Council Vetoes League Play at Trancas
• Residents Make Case against P&R Panel Recommendation
BY BILL KOENEKER
BY BILL KOENEKER
It took the Malibu City Council this week about 10 minutes to approve the final version of a $30 million budget, but took over two hours to decide that league play should be banned at the proposed Trancas Canyon Park.
To be fair, there was no controversy over the budget, but a standing room only audience in council chambers attested to the importance west Malibu residents place on how the park is developed.
Homeowner association presidents spoke, former and current parks and recreation commissioners had their say, soccer moms talked to the council and neighbors vented.
At one point, a speaker asked those who favor restrictions on the sports field planned on the 13-acre property, to stand to show their support for the ban. Nearly the entire audience rose.
Council members said they have been bombarded for weeks with attempts to sway their vote on Trancas Canyon Park.
Now it was time for the five council members to tell the public where they stand.
Councilmember Andy Stern reminded those asserting the city has spent too much money on parks without ball fields that the “last acquisition was the Bluffs Park at about the time it appeared those ball fields would be lost.
“We have had eight to 10 public meetings and have consistently said and the public has consistently said, I believe, no league play. You have got to be able to rely on our word. I am 10,000 percent with you. I am against any league play at this park,” he said, to thunderous applause.
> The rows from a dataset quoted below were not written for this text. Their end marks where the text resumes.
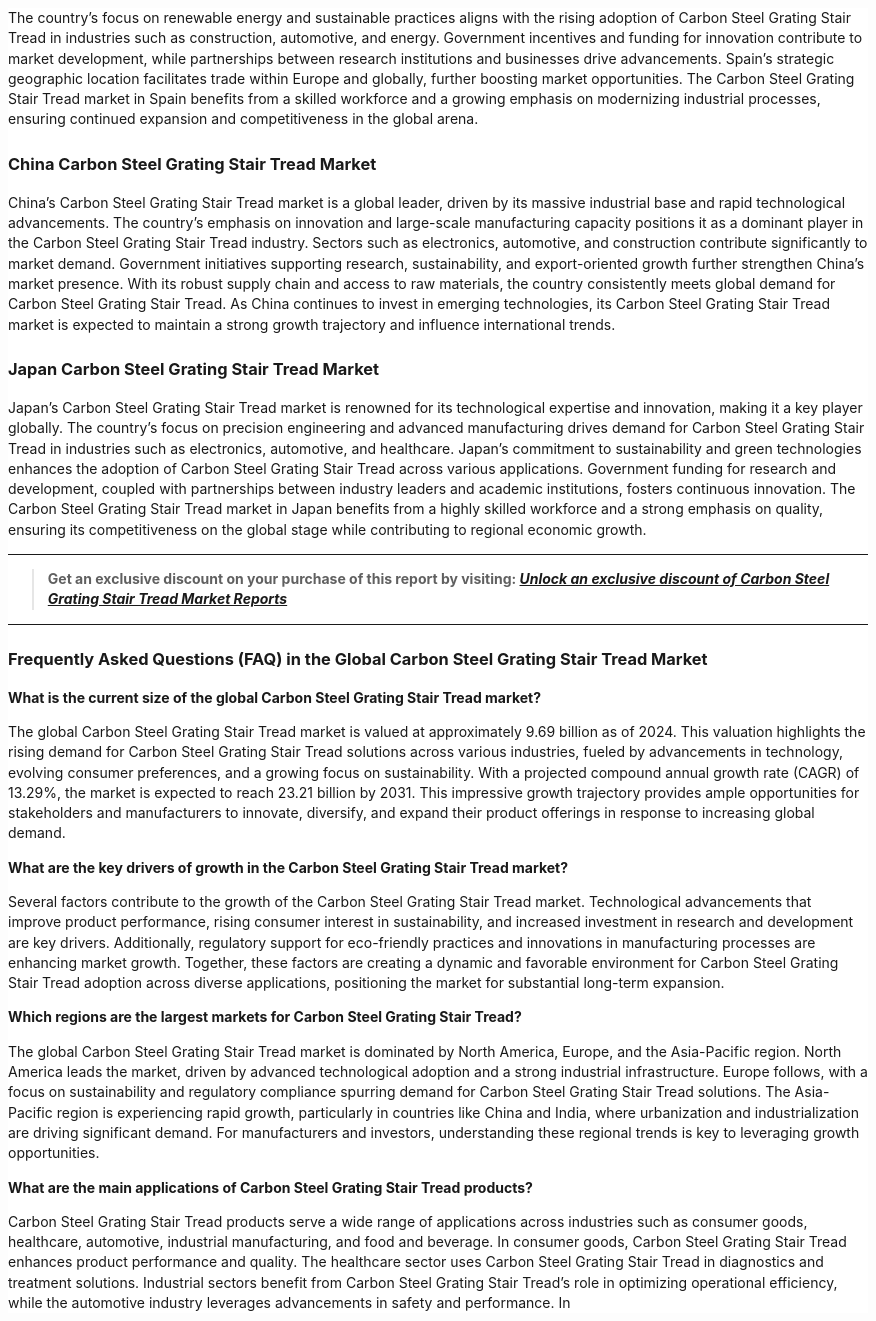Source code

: The country&rsquo;s focus on renewable energy and sustainable practices aligns with the rising adoption of Carbon Steel Grating Stair Tread in industries such as construction, automotive, and energy. Government incentives and funding for innovation contribute to market development, while partnerships between research institutions and businesses drive advancements. Spain&rsquo;s strategic geographic location facilitates trade within Europe and globally, further boosting market opportunities. The Carbon Steel Grating Stair Tread market in Spain benefits from a skilled workforce and a growing emphasis on modernizing industrial processes, ensuring continued expansion and competitiveness in the global arena.</p><h3>China Carbon Steel Grating Stair Tread Market</h3><p>China&rsquo;s Carbon Steel Grating Stair Tread market is a global leader, driven by its massive industrial base and rapid technological advancements. The country&rsquo;s emphasis on innovation and large-scale manufacturing capacity positions it as a dominant player in the Carbon Steel Grating Stair Tread industry. Sectors such as electronics, automotive, and construction contribute significantly to market demand. Government initiatives supporting research, sustainability, and export-oriented growth further strengthen China&rsquo;s market presence. With its robust supply chain and access to raw materials, the country consistently meets global demand for Carbon Steel Grating Stair Tread. As China continues to invest in emerging technologies, its Carbon Steel Grating Stair Tread market is expected to maintain a strong growth trajectory and influence international trends.</p><h3>Japan Carbon Steel Grating Stair Tread Market</h3><p>Japan&rsquo;s Carbon Steel Grating Stair Tread market is renowned for its technological expertise and innovation, making it a key player globally. The country&rsquo;s focus on precision engineering and advanced manufacturing drives demand for Carbon Steel Grating Stair Tread in industries such as electronics, automotive, and healthcare. Japan&rsquo;s commitment to sustainability and green technologies enhances the adoption of Carbon Steel Grating Stair Tread across various applications. Government funding for research and development, coupled with partnerships between industry leaders and academic institutions, fosters continuous innovation. The Carbon Steel Grating Stair Tread market in Japan benefits from a highly skilled workforce and a strong emphasis on quality, ensuring its competitiveness on the global stage while contributing to regional economic growth.</p><hr /><blockquote><p><strong>Get an exclusive discount on your purchase of this report by visiting: <em><a href="://marketresearchpulse.com/ask-for-discount/96005?utm_source=Github&amp;utm_medium=026">Unlock an exclusive discount of Carbon Steel Grating Stair Tread Market Reports</a></em>&nbsp;</strong></p></blockquote><hr /><h3>Frequently Asked Questions (FAQ) in the Global Carbon Steel Grating Stair Tread Market</h3><p><strong>What is the current size of the global Carbon Steel Grating Stair Tread market?</strong></p><p>The global Carbon Steel Grating Stair Tread market is valued at approximately 9.69 billion as of 2024. This valuation highlights the rising demand for Carbon Steel Grating Stair Tread solutions across various industries, fueled by advancements in technology, evolving consumer preferences, and a growing focus on sustainability. With a projected compound annual growth rate (CAGR) of 13.29%, the market is expected to reach 23.21 billion by 2031. This impressive growth trajectory provides ample opportunities for stakeholders and manufacturers to innovate, diversify, and expand their product offerings in response to increasing global demand.</p><p><strong>What are the key drivers of growth in the Carbon Steel Grating Stair Tread market?</strong></p><p>Several factors contribute to the growth of the Carbon Steel Grating Stair Tread market. Technological advancements that improve product performance, rising consumer interest in sustainability, and increased investment in research and development are key drivers. Additionally, regulatory support for eco-friendly practices and innovations in manufacturing processes are enhancing market growth. Together, these factors are creating a dynamic and favorable environment for Carbon Steel Grating Stair Tread adoption across diverse applications, positioning the market for substantial long-term expansion.</p><p><strong>Which regions are the largest markets for Carbon Steel Grating Stair Tread?</strong></p><p>The global Carbon Steel Grating Stair Tread market is dominated by North America, Europe, and the Asia-Pacific region. North America leads the market, driven by advanced technological adoption and a strong industrial infrastructure. Europe follows, with a focus on sustainability and regulatory compliance spurring demand for Carbon Steel Grating Stair Tread solutions. The Asia-Pacific region is experiencing rapid growth, particularly in countries like China and India, where urbanization and industrialization are driving significant demand. For manufacturers and investors, understanding these regional trends is key to leveraging growth opportunities.</p><p><strong>What are the main applications of Carbon Steel Grating Stair Tread products?</strong></p><p>Carbon Steel Grating Stair Tread products serve a wide range of applications across industries such as consumer goods, healthcare, automotive, industrial manufacturing, and food and beverage. In consumer goods, Carbon Steel Grating Stair Tread enhances product performance and quality. The healthcare sector uses Carbon Steel Grating Stair Tread in diagnostics and treatment solutions. Industrial sectors benefit from Carbon Steel Grating Stair Tread&rsquo;s role in optimizing operational efficiency, while the automotive industry leverages advancements in safety and performance. In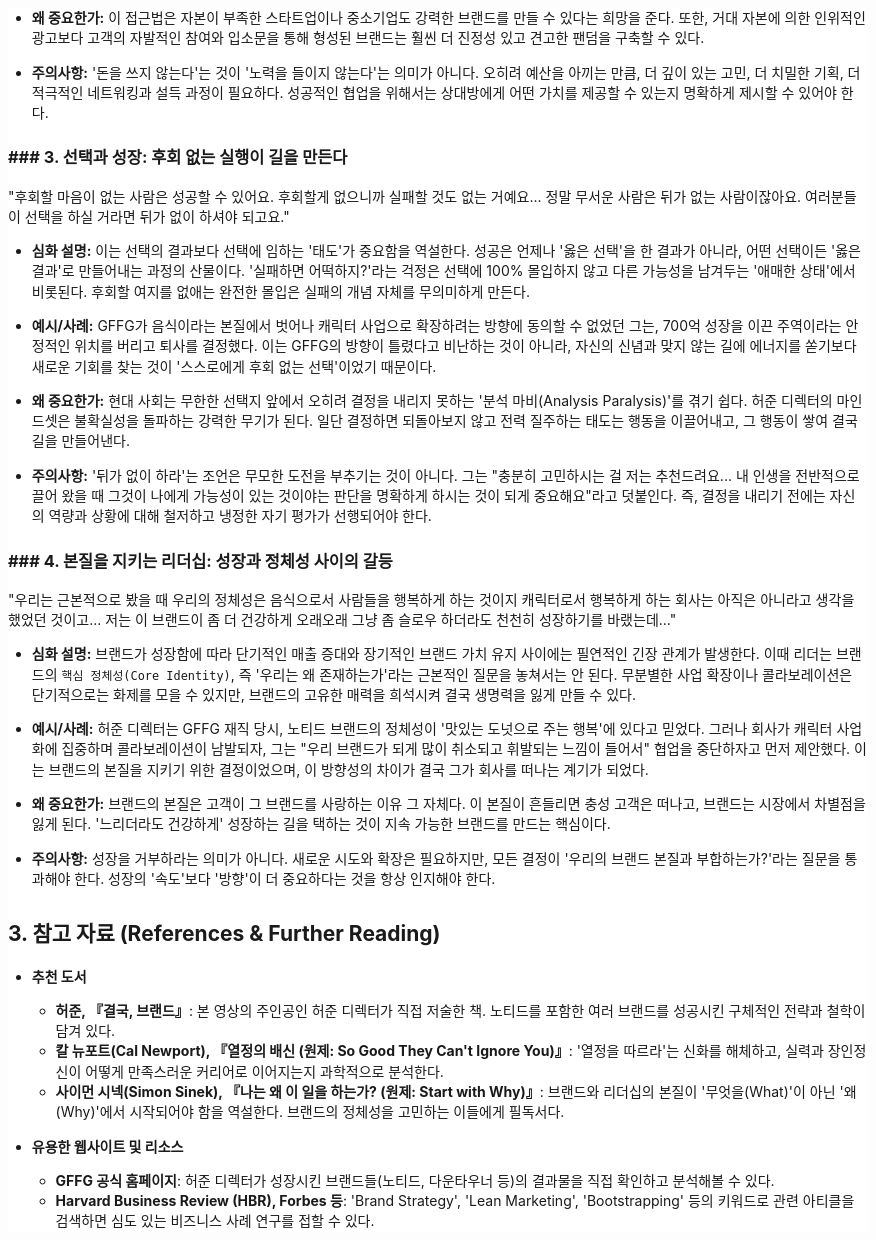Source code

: - **왜 중요한가:** 이 접근법은 자본이 부족한 스타트업이나 중소기업도 강력한 브랜드를 만들 수 있다는 희망을 준다. 또한, 거대 자본에 의한 인위적인 광고보다 고객의 자발적인 참여와 입소문을 통해 형성된 브랜드는 훨씬 더 진정성 있고 견고한 팬덤을 구축할 수 있다.

- **주의사항:** '돈을 쓰지 않는다'는 것이 '노력을 들이지 않는다'는 의미가 아니다. 오히려 예산을 아끼는 만큼, 더 깊이 있는 고민, 더 치밀한 기획, 더 적극적인 네트워킹과 설득 과정이 필요하다. 성공적인 협업을 위해서는 상대방에게 어떤 가치를 제공할 수 있는지 명확하게 제시할 수 있어야 한다.

### ### 3. 선택과 성장: 후회 없는 실행이 길을 만든다

"후회할 마음이 없는 사람은 성공할 수 있어요. 후회할게 없으니까 실패할 것도 없는 거예요... 정말 무서운 사람은 뒤가 없는 사람이잖아요. 여러분들이 선택을 하실 거라면 뒤가 없이 하셔야 되고요."

- **심화 설명:** 이는 선택의 결과보다 선택에 임하는 '태도'가 중요함을 역설한다. 성공은 언제나 '옳은 선택'을 한 결과가 아니라, 어떤 선택이든 '옳은 결과'로 만들어내는 과정의 산물이다. '실패하면 어떡하지?'라는 걱정은 선택에 100% 몰입하지 않고 다른 가능성을 남겨두는 '애매한 상태'에서 비롯된다. 후회할 여지를 없애는 완전한 몰입은 실패의 개념 자체를 무의미하게 만든다.

- **예시/사례:** GFFG가 음식이라는 본질에서 벗어나 캐릭터 사업으로 확장하려는 방향에 동의할 수 없었던 그는, 700억 성장을 이끈 주역이라는 안정적인 위치를 버리고 퇴사를 결정했다. 이는 GFFG의 방향이 틀렸다고 비난하는 것이 아니라, 자신의 신념과 맞지 않는 길에 에너지를 쏟기보다 새로운 기회를 찾는 것이 '스스로에게 후회 없는 선택'이었기 때문이다.

- **왜 중요한가:** 현대 사회는 무한한 선택지 앞에서 오히려 결정을 내리지 못하는 '분석 마비(Analysis Paralysis)'를 겪기 쉽다. 허준 디렉터의 마인드셋은 불확실성을 돌파하는 강력한 무기가 된다. 일단 결정하면 되돌아보지 않고 전력 질주하는 태도는 행동을 이끌어내고, 그 행동이 쌓여 결국 길을 만들어낸다.

- **주의사항:** '뒤가 없이 하라'는 조언은 무모한 도전을 부추기는 것이 아니다. 그는 "충분히 고민하시는 걸 저는 추천드려요... 내 인생을 전반적으로 끌어 왔을 때 그것이 나에게 가능성이 있는 것이야는 판단을 명확하게 하시는 것이 되게 중요해요"라고 덧붙인다. 즉, 결정을 내리기 전에는 자신의 역량과 상황에 대해 철저하고 냉정한 자기 평가가 선행되어야 한다.

### ### 4. 본질을 지키는 리더십: 성장과 정체성 사이의 갈등

"우리는 근본적으로 봤을 때 우리의 정체성은 음식으로서 사람들을 행복하게 하는 것이지 캐릭터로서 행복하게 하는 회사는 아직은 아니라고 생각을 했었던 것이고... 저는 이 브랜드이 좀 더 건강하게 오래오래 그냥 좀 슬로우 하더라도 천천히 성장하기를 바랬는데..."

- **심화 설명:** 브랜드가 성장함에 따라 단기적인 매출 증대와 장기적인 브랜드 가치 유지 사이에는 필연적인 긴장 관계가 발생한다. 이때 리더는 브랜드의 `핵심 정체성(Core Identity)`, 즉 '우리는 왜 존재하는가'라는 근본적인 질문을 놓쳐서는 안 된다. 무분별한 사업 확장이나 콜라보레이션은 단기적으로는 화제를 모을 수 있지만, 브랜드의 고유한 매력을 희석시켜 결국 생명력을 잃게 만들 수 있다.

- **예시/사례:** 허준 디렉터는 GFFG 재직 당시, 노티드 브랜드의 정체성이 '맛있는 도넛으로 주는 행복'에 있다고 믿었다. 그러나 회사가 캐릭터 사업화에 집중하며 콜라보레이션이 남발되자, 그는 "우리 브랜드가 되게 많이 취소되고 휘발되는 느낌이 들어서" 협업을 중단하자고 먼저 제안했다. 이는 브랜드의 본질을 지키기 위한 결정이었으며, 이 방향성의 차이가 결국 그가 회사를 떠나는 계기가 되었다.

- **왜 중요한가:** 브랜드의 본질은 고객이 그 브랜드를 사랑하는 이유 그 자체다. 이 본질이 흔들리면 충성 고객은 떠나고, 브랜드는 시장에서 차별점을 잃게 된다. '느리더라도 건강하게' 성장하는 길을 택하는 것이 지속 가능한 브랜드를 만드는 핵심이다.

- **주의사항:** 성장을 거부하라는 의미가 아니다. 새로운 시도와 확장은 필요하지만, 모든 결정이 '우리의 브랜드 본질과 부합하는가?'라는 질문을 통과해야 한다. 성장의 '속도'보다 '방향'이 더 중요하다는 것을 항상 인지해야 한다.

## 3. 참고 자료 (References & Further Reading)

- **추천 도서**
    - **허준, 『결국, 브랜드』**: 본 영상의 주인공인 허준 디렉터가 직접 저술한 책. 노티드를 포함한 여러 브랜드를 성공시킨 구체적인 전략과 철학이 담겨 있다.
    - **칼 뉴포트(Cal Newport), 『열정의 배신 (원제: So Good They Can't Ignore You)』**: '열정을 따르라'는 신화를 해체하고, 실력과 장인정신이 어떻게 만족스러운 커리어로 이어지는지 과학적으로 분석한다.
    - **사이먼 시넥(Simon Sinek), 『나는 왜 이 일을 하는가? (원제: Start with Why)』**: 브랜드와 리더십의 본질이 '무엇을(What)'이 아닌 '왜(Why)'에서 시작되어야 함을 역설한다. 브랜드의 정체성을 고민하는 이들에게 필독서다.

- **유용한 웹사이트 및 리소스**
    - **GFFG 공식 홈페이지**: 허준 디렉터가 성장시킨 브랜드들(노티드, 다운타우너 등)의 결과물을 직접 확인하고 분석해볼 수 있다.
    - **Harvard Business Review (HBR), Forbes 등**: 'Brand Strategy', 'Lean Marketing', 'Bootstrapping' 등의 키워드로 관련 아티클을 검색하면 심도 있는 비즈니스 사례 연구를 접할 수 있다.
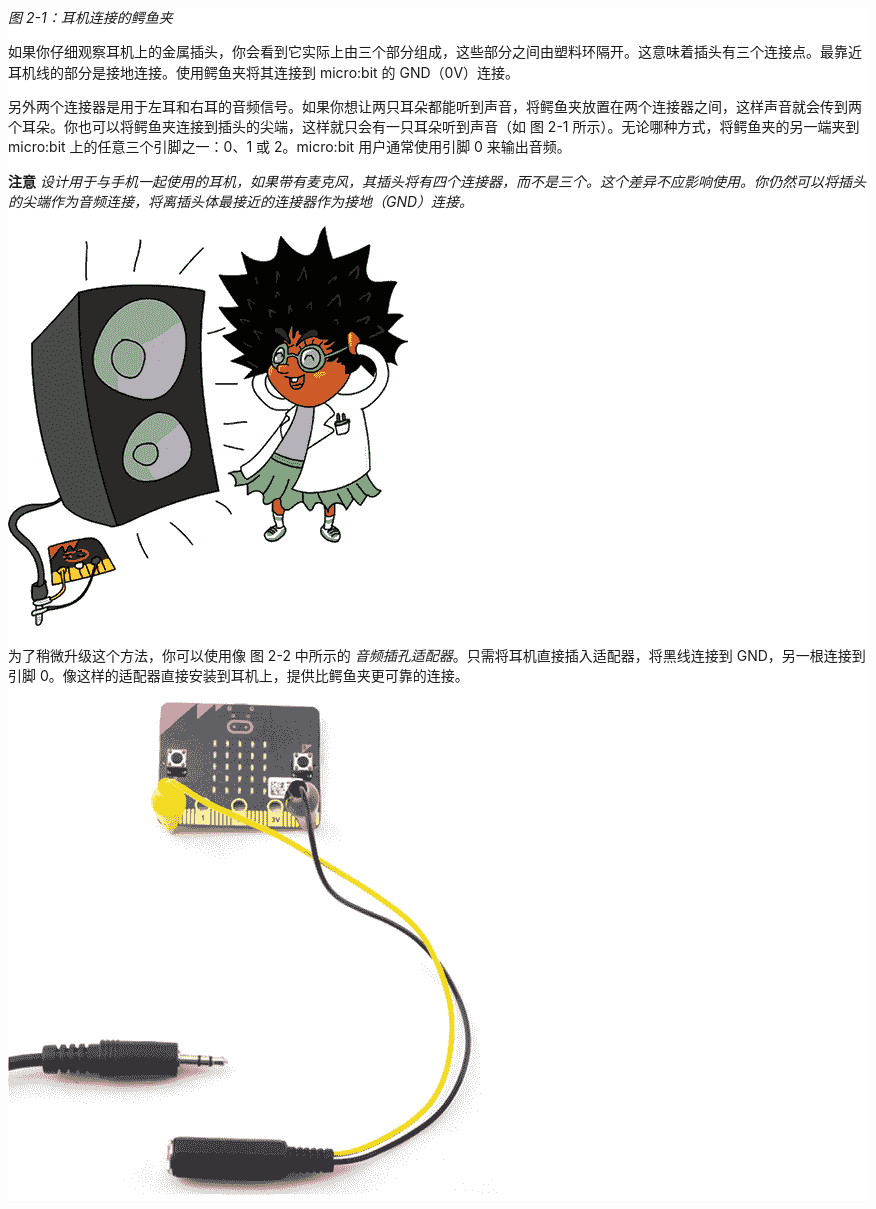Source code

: *图 2-1：耳机连接的鳄鱼夹*

如果你仔细观察耳机上的金属插头，你会看到它实际上由三个部分组成，这些部分之间由塑料环隔开。这意味着插头有三个连接点。最靠近耳机线的部分是接地连接。使用鳄鱼夹将其连接到 micro:bit 的 GND（0V）连接。

另外两个连接器是用于左耳和右耳的音频信号。如果你想让两只耳朵都能听到声音，将鳄鱼夹放置在两个连接器之间，这样声音就会传到两个耳朵。你也可以将鳄鱼夹连接到插头的尖端，这样就只会有一只耳朵听到声音（如 图 2-1 所示）。无论哪种方式，将鳄鱼夹的另一端夹到 micro:bit 上的任意三个引脚之一：0、1 或 2。micro:bit 用户通常使用引脚 0 来输出音频。

**注意** *设计用于与手机一起使用的耳机，如果带有麦克风，其插头将有四个连接器，而不是三个。这个差异不应影响使用。你仍然可以将插头的尖端作为音频连接，将离插头体最接近的连接器作为接地（GND）连接。*

![Image](img/f0041-01.jpg)

为了稍微升级这个方法，你可以使用像 图 2-2 中所示的 *音频插孔适配器*。只需将耳机直接插入适配器，将黑线连接到 GND，另一根连接到引脚 0。像这样的适配器直接安装到耳机上，提供比鳄鱼夹更可靠的连接。

![Image](img/02fig02.jpg)
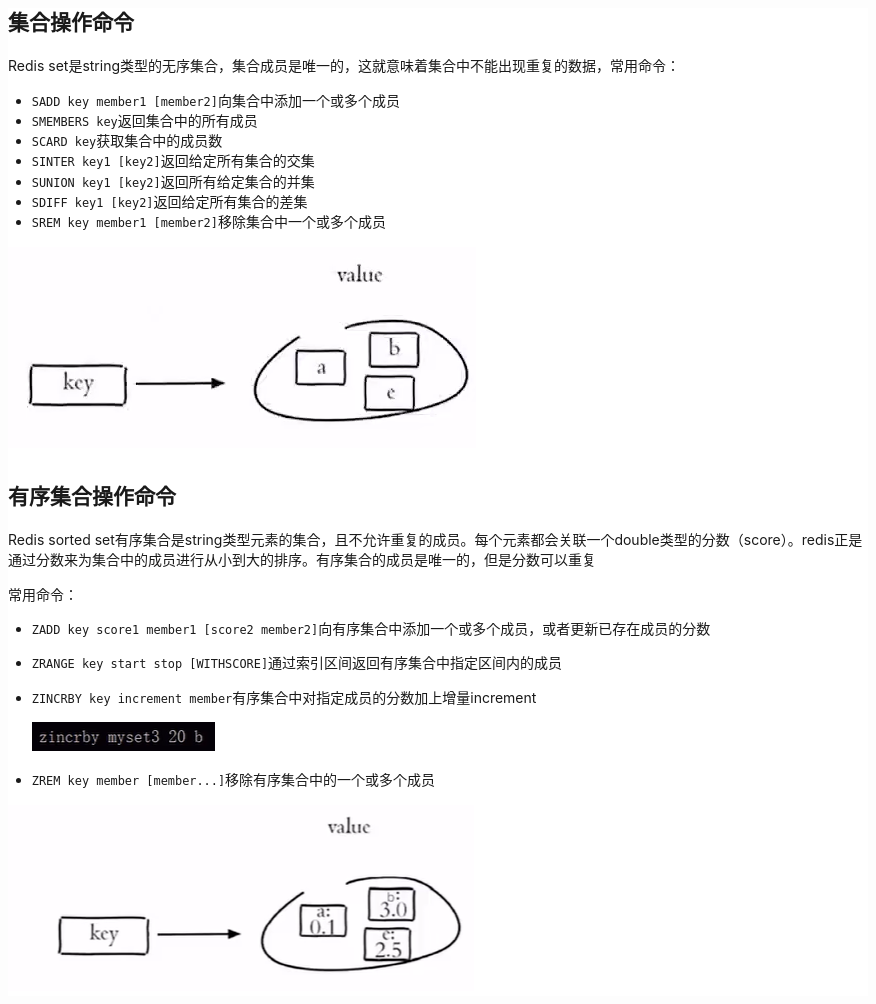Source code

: 

## 集合操作命令

Redis set是string类型的无序集合，集合成员是唯一的，这就意味着集合中不能出现重复的数据，常用命令：

- `SADD key member1 [member2]`向集合中添加一个或多个成员
- `SMEMBERS key`返回集合中的所有成员
- `SCARD key`获取集合中的成员数
- `SINTER key1 [key2]`返回给定所有集合的交集
- `SUNION key1 [key2]`返回所有给定集合的并集
- `SDIFF key1 [key2]`返回给定所有集合的差集
- `SREM key member1 [member2]`移除集合中一个或多个成员

![image-20230207152420700](%E5%9F%BA%E7%A1%80.assets/image-20230207152420700.png)



## 有序集合操作命令

Redis sorted set有序集合是string类型元素的集合，且不允许重复的成员。每个元素都会关联一个double类型的分数（score）。redis正是通过分数来为集合中的成员进行从小到大的排序。有序集合的成员是唯一的，但是分数可以重复

常用命令：

- `ZADD key score1 member1 [score2 member2]`向有序集合中添加一个或多个成员，或者更新已存在成员的分数

- `ZRANGE key start stop [WITHSCORE]`通过索引区间返回有序集合中指定区间内的成员

- `ZINCRBY key increment member`有序集合中对指定成员的分数加上增量increment

    ![image-20230207165053510](%E5%9F%BA%E7%A1%80.assets/image-20230207165053510.png)

    

- `ZREM key member [member...]`移除有序集合中的一个或多个成员

![image-20230207153601184](%E5%9F%BA%E7%A1%80.assets/image-20230207153601184.png)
New Councilmember John Sibert said he favored the restriction. “As much as I can appreciate league play, it is kind of nice to have a place for free-range children. It is not a park just for Malibu West residents. The dog park is a pretty good idea. I think this is a pretty good plan without league play,” he said.
Councilmember Sharon Barovsky said she reminds folks that the city must meet the recreational needs of members of the community with different interests.
“The thing that bothers me. The parks and recreation department addressed all recreational needs, including seniors. The big hue and cry was a dog park. There were 700 signatures. Senior citizens are going to use this park. It is not just all about ball fields,” she added.
Councilmember Jefferson Wagner said the issue had pitted neighbors and friends against each other. He said it was important to get the neighborhood’s endorsement. “Plan B gets my vote” he said, referring to a previous workshop plan that included the restriction.
Mayor Pamela Conley Ulich, who ultimately voted for the restriction, said she had voted against it on previous occasions. She talked mostly about the council not knowing what will be needed in the future and did not want to curtail the option of league play if it is needed.
“In two years, two people won’t be on this council. In two years we can revisit this issue. In two years we can get people who support [league play],” she said.
The mayor tried to offer a motion that supported Plan B, but with conditions such as more research and further study to determine another design for the road to the 60-plus parking lot and a timeline for revisiting the plans. There were no takers.